Similar-sized specimens were described by Jenkin (1908) from Zanzibar under the name Leucandra ananas (Haeckel, 1872), a species from the Northern Atlantic. This differs cleary by having tufts of large diactines of up to 3000 µm in length projecting from the surface. It is likely an undescribed species.
By the lack of diactines this species stands out among all known Leucandra species of the Western Indian Ocean region (but see below). There are no matching descriptions in the region.

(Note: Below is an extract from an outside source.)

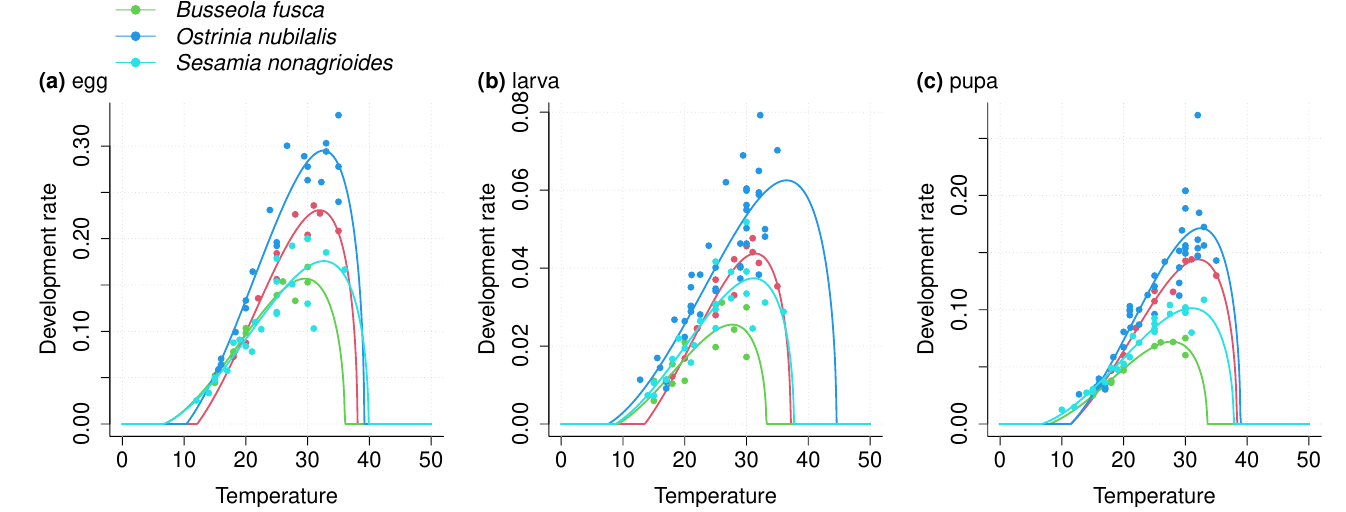
Figure 3. Thermal performance curves for ( a ) egg, ( b ) larva and ( c ) pupa life stages of Chilo partellus , Busseola fusca , Ostrinia nubilalis , and Sesamia nonagrioides . Development rate as a function of tempera- ture is shown. Development rate is defined as the inverse of development time and quantifies the fraction of development time accomplished per day at a given temperature. For each species and each life stage, we extracted mean development times measured at different constant temperatures from other studies (see Table 1). We computed the inverse and pooled the extracted data from different studies for each species and each life stage. Then, eleven non-linear models were fitted to the pooled experimental data using the non-linear least squares method, and one model was selected based on statistical and biological criteria, for each species and each life stage.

We obtained a 28S sequence of the holotype of our new species and compared these to the sequences from GenBank of Leucandra nicolae Wörheide & Hooper, 2003 and a new species, L. mozambiquensis sp.nov. described below. There are no other partial 28SrRNA sequences of Leucandra available from the region and moreover the genus has been shown to be non-monophyletic (Dohrmann et al. 2006). In our Calcaronea phylogeny (Fig. 3) the three species grouped in a shared clade with modest bootstrap value (52%), with L. pilula sp.nov. and L. nicolae closer (bootstrap value 65 %). A separate inspection of the trimmed alignment of these three species (length 431 sites) showed 15 non-conserved sites, indicating the species are probably not closely related.